| WHAT WE DO: | ||
| + | Child Development & Education: Education support program, viable employment skills training, educational materials development. | |
| + | Disaster Preparedness and Response: Disaster preparedness workshops, developing disaster response plans, train workers, respond to major natural disasters through emergency relief. | |
| + | Water & Sanitation: Sanitation and basic hygiene education. | |

Throughout the Mekong region, families face challenges every year in coping with hunger and poverty..
Throughout the Mekong region, families face challenges every year in coping with hunger and poverty. But many can also attest to care received from community members who came together during a time of crisis. After a major cyclone hit the region a few years ago, minority rural peoples were cut off from relief supplies due to flooding and lack of access to transportation. Most people were focused on their own safety and security.

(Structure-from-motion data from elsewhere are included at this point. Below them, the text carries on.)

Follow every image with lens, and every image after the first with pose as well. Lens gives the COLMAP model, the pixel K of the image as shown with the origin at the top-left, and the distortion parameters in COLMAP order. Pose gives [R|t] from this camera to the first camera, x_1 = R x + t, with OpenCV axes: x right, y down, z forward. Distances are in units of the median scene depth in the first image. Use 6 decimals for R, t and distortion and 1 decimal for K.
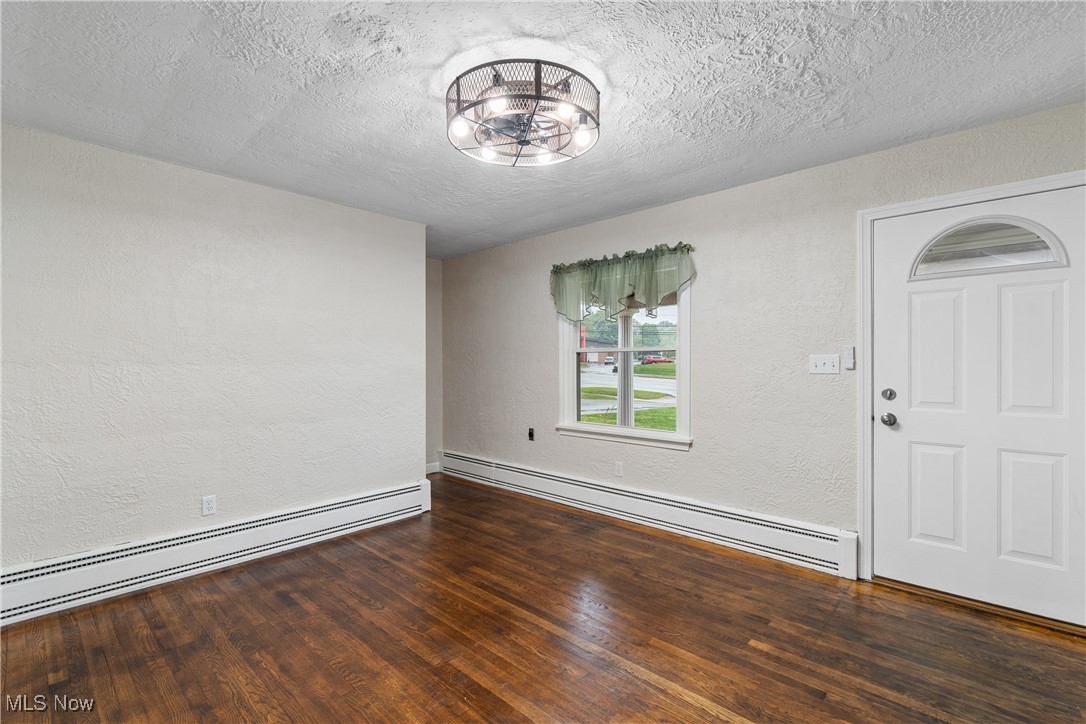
lens RADIAL K [[482.1, 0, 541.6], [0, 482.1, 363.4], [0, 0, 1]] dist [0.002036, -0.000995]
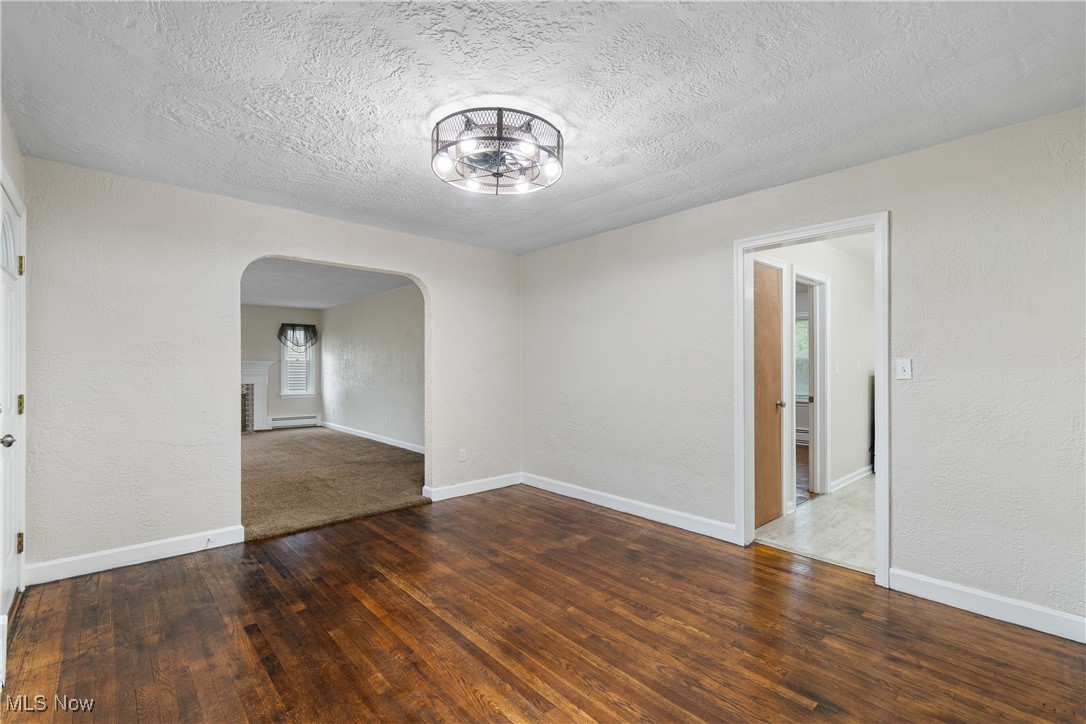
lens RADIAL K [[482.1, 0, 541.6], [0, 482.1, 363.4], [0, 0, 1]] dist [0.002036, -0.000995]
pose [[-0.995997, 0.001883, 0.089367, -0.199511], [0.001702, 0.999996, -0.002100, -0.001681], [-0.089371, -0.001940, -0.995997, 1.755830]]
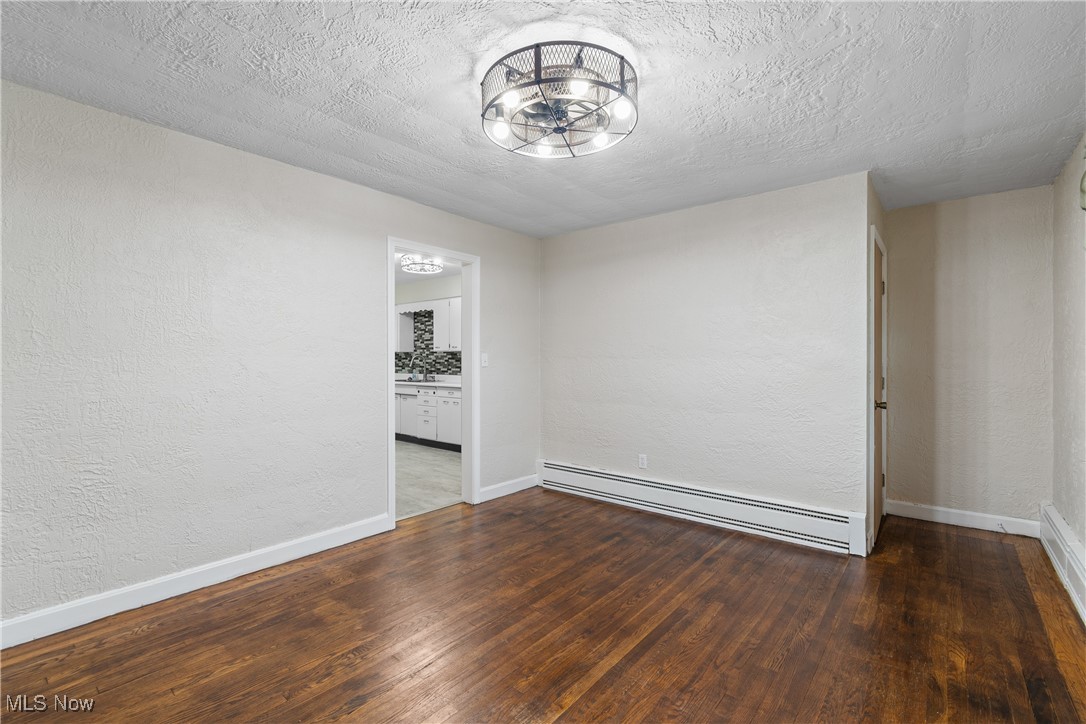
lens RADIAL K [[482.1, 0, 541.6], [0, 482.1, 363.4], [0, 0, 1]] dist [0.002036, -0.000995]
pose [[0.052454, 0.008562, -0.998587, 0.762287], [-0.004175, 0.999956, 0.008355, 0.007505], [0.998615, 0.003731, 0.052488, 0.748168]]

But a small group of caring individuals empowered by a view that others have value, sacrificed their own livelihoods to help. After gathering food and provisions on small boats they set out to reach the thousands trapped and ill. They thought no one would come. Yet with sacrificial love, families and communities were transformed. Now they also have an attitude of love and caring even for those who cannot return the gift of grace.
Thousands of lives were saved through food distribution, medical provisions and housing construction during such emergencies as a cyclone, a tsunami, rat infestations and a global food crisis. But it was not only the minority peoples who were the beneficiaries of these activities. Instead, they were the ones risking their own lives, resources and safety to assist others through their own sacrifices. None of this would be possible without a transformation in the minds and hearts of normal people acting in response to the love and truth they received through FH staff and partners.
+ FH HISTORY:
For over twenty years, FH has been working among minority people groups in and around the Mekong Peninsula of Southeast Asia with extraordinary impact. This region is challenged with difficulties that go beyond the normal obstacles involved in poverty reduction such as inadequate clean water and sanitation, poor food security, elementary education, or the recurring instances of natural disasters.
Because of highly sensitive governments and their relationship with certain minority groups, addressing the well-being of families and communities has proven to be virtually impossible. These groups may be marginalized from the benefits of citizenship due to their religion or ethnicity yet dedicated staff, community leaders and partners in other organizations have worked exceedingly well together to bring about truly dynamic transformation..
+ regional HISTORY:
Archaeological discoveries show that Southeast Asia has been an important area of development - bustling with trading ports and canals as early as in the first century C.E. Extensive human settlement in the region may have gone back as far as the 4th century B.C.E. The region was mainly inhabited by the Khmer people prior to the 17th century with some Chinese and Vietnamese outposts.
During late 17th century, Vietnamese and Chinese settlements expanded deeper into Khmer lands. In 1698, Cambodia was invaded. Later Vietnam's boundaries were pushed far back. The area became Cochinchina, France's first colony in Vietnam in 1867 and later, part of French Indochina. Following independence from France, the Mekong Delta was part of the Republic of Vietnam, eventually becoming the country of Vietnam. The region faced many conflicts in the Indochina Wars from 1945-1979 including the First Indochina War and the Vietnam war sometimes referred to as the Second Indochina War..
+ FACTS:
+ Most people in the Mekong record a GDP of less than $1 USD per day.
+ The Mekong peninsula is home to 250 million people.
+ Human trafficking for the purposes of labor and sexual exploitation is widespread across the region and a key issue for all six nations in the Mekong area.